3“What gives rise to the problem is the fact that what is equitable is just, but not what is legally just, but a correction of legal justice. The reason for this is that every law is universal, but it is not possible to make a universal statement that is correct in certain particular cases. In cases, therefore, where it is necessary to speak universally, but it is not possible to do so correctly, the law takes into account the most frequent case, although it does not ignore the possibility of error in consequence of this circumstance.
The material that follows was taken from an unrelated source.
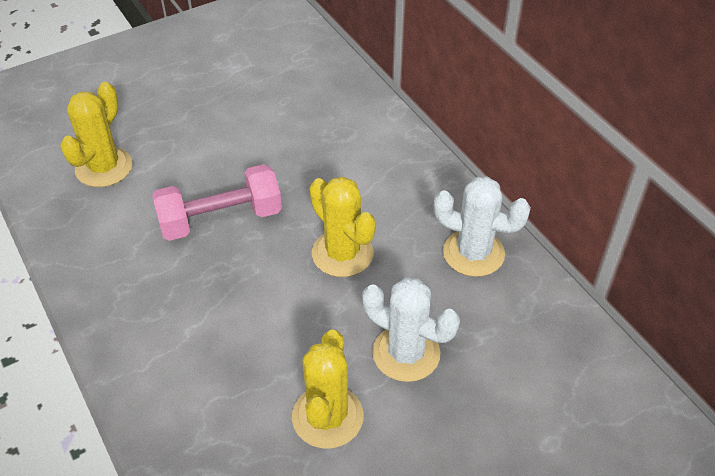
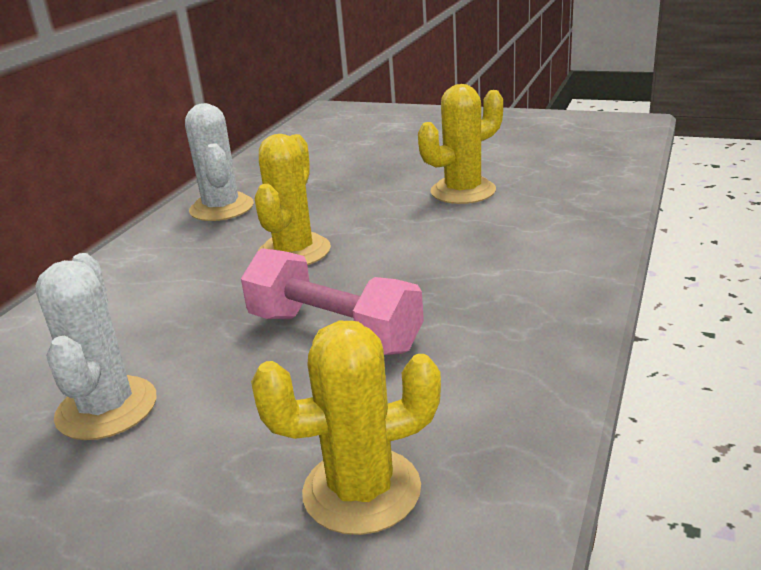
camera: 125 degrees left, 20 degrees down
white cactus [362,277,460,382] -> white cactus moved to [35,253,156,440]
And this procedure is not without correctness, for the error is not in the law or in the legislator, but in the nature of the particular case, since practical matters are by nature of this kind.
Wherefore, when the law lays down a general law, and a case arises which is not covered by that rule, then it is right (since the legislator has failed and erred by excess of simplicity) to correct the omission by saying what the legislator himself would have said if he had been present, and which he would have included in the law if he had foreseen the case in question.
Therefore what is equitable is just and superior to a kind of justice, although it is not superior to absolute justice, but to the error arising from the absolute character of the legal provision. Thus, the nature of the equitable is a correction of the law when it is deficient by reason of its universality. That is why not all things are determined by law: it is impossible to lay down a law concerning some of them, so that a decree is necessary. In fact, when a situation is indefinite, the rule is also indefinite, as is the case with the lead ruler used by the builders of Lesbos to adjust the frames; The ruler adapts to the shape of the stone and is not rigid, in the same way as the decree adapts to the facts.” (Aristotle, 2003: p. 125)
4About CRISPR, see: Du & Qi, 2016. Vyas & Bernstein, 2019; Barbosa & Cavalcante, 2019.